Currently a Winter Fellow at the Centre for the Governance of AI in London, focused on practical approaches to EU AI Act compliance.
I'm on leave from a 16-year career in the U.S. Foreign Service, where I focused on technology policy, economic statecraft, and countering authoritarian influence. Most recently led economic and digital policy at Embassy Riga, developing a strategic communications plan that positioned economic resilience as central to Latvia's national security—messaging that Latvia's President and Prime Minister echoed in their own public remarks. Earlier: economic diplomacy in West Africa, staff work supporting the Assistant Secretary for European Affairs, and technical surveillance countermeasures.
Before diplomacy, I was an engineer. My master's is in robotics from Georgia Tech, and that technical foundation shapes how I approach policy: I care less about what regulations say than whether organizations can actually implement them.

> _Study material_
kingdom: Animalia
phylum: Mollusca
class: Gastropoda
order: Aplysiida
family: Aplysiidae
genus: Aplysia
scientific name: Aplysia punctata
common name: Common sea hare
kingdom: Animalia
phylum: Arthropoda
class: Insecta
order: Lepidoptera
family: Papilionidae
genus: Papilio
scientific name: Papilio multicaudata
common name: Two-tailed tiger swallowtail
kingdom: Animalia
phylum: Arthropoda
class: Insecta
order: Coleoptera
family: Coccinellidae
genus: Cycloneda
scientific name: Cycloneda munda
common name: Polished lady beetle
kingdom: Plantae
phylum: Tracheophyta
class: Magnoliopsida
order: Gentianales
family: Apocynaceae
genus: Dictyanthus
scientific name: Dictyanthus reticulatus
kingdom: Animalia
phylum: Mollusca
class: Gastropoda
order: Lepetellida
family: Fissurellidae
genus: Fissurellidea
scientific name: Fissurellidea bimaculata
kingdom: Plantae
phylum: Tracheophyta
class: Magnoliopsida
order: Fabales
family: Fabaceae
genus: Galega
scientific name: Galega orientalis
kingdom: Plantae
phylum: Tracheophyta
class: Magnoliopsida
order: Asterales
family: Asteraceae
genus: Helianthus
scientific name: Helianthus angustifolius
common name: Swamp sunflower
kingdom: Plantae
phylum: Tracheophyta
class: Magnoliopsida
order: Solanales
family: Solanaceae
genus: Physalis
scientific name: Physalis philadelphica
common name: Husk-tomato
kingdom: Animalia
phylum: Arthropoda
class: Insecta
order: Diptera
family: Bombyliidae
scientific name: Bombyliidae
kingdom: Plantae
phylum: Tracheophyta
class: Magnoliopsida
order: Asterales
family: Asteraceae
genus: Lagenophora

> _About this exercise_
Could you supply what comes after the last sentence of the career bio? These lines come from a different source than the career bio.

> _Exercise result_
The EU AI Act requires general-purpose AI providers to produce detailed technical documentation under Article 53. But standard model cards — even from major labs — don't contain all required information, particularly around energy consumption and computational resources.
I built an MCP server tool that extracts metadata from HuggingFace model cards and generates compliance documentation automatically. Validation testing against models including Microsoft Phi-4 and DeepSeek-R1 revealed that the tool works, but the underlying documentation gaps will create industry-wide compliance challenges.
What does EU AI Act Article 12 actually require for agent traceability? Current logging approaches capture what an agent did, but not the reasoning chain that preceded the action. I'm exploring "externalized reasoning" as a framework for audit systems that can satisfy regulatory requirements for AI agents operating autonomously.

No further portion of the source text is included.